We are legal academics with expertise in patent law, trade law, the TRIPS agreement and the law of India. Each of the signatories has engaged in this field for more than 10 years and has closely followed the developments within India in relation to the prescriptions of the TRIPS agreement.
We make this submission as legal academics to make the core point that, whatever effect India's policies may have on the profits on multinational companies, including those headquartered in the U.S., India's recent enactment and implementation of its patent law is fully in accord with the World Trade Organization's Agreement on Trade Related Aspects of Intellectual Property Rights (TRIPS). Further, India has demonstrated its adherence to TRIPS and to non-protectionism and a national treatment regime by revamping its systems, instituting massive changes to further intellectual property rights and by establishing prudent IP standards that apply equally to both domestic and foreign companies. Each of these standards remains in conformity with the TRIPS agreement and carefully calibrated to accommodate its national objectives within the scope of the flexibilities accorded under the TRIPS agreement.
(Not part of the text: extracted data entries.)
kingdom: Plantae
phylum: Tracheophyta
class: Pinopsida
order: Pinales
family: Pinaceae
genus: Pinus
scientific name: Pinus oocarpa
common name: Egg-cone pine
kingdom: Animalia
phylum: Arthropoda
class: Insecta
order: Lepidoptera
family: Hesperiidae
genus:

Countries remain free after TRIPS to tailor their intellectual property laws to their domestic social, economic and cultural needs as they define them, within the bounds of the treaty. Accordingly, as recognized within the World World Trade Organization and the TRIPS Agreement, there is a great deal of lawful pluralism among WTO Members about standards of patentability and about key flexibilities, including both patentable subject matter and grounds for compulsory licenses. India's laws and implementation thus far remain well within the lawful pluralism allowed by TRIPS.
Specifically, TRIPS Article 31 permits compulsory licenses for ANY reason, including the historically sanctioned grounds of insufficient working of an invention in the country. This flexibility was explicitly clarified in the 2001 Doha Declaration on the TRIPS Agreement and Public Health. Similarly, TRIPS leaves countries free to define patentability criteria, including to define what is not an invention. Along the same lines, each member of the WTO has the sovereign right to determine andestablish the threshold for the nonobviosuness/inventive-step requirement. Thus, India is within its rights to establish that the new forms or uses ofexisting and known molecules that do not significantly increase the therapeutic effectiveness of such substances are not entitled to patent protection.
Most of the questions on the survey used by ITC are irrelevant to the task of ascertaining whether India's policies violate TRIPS.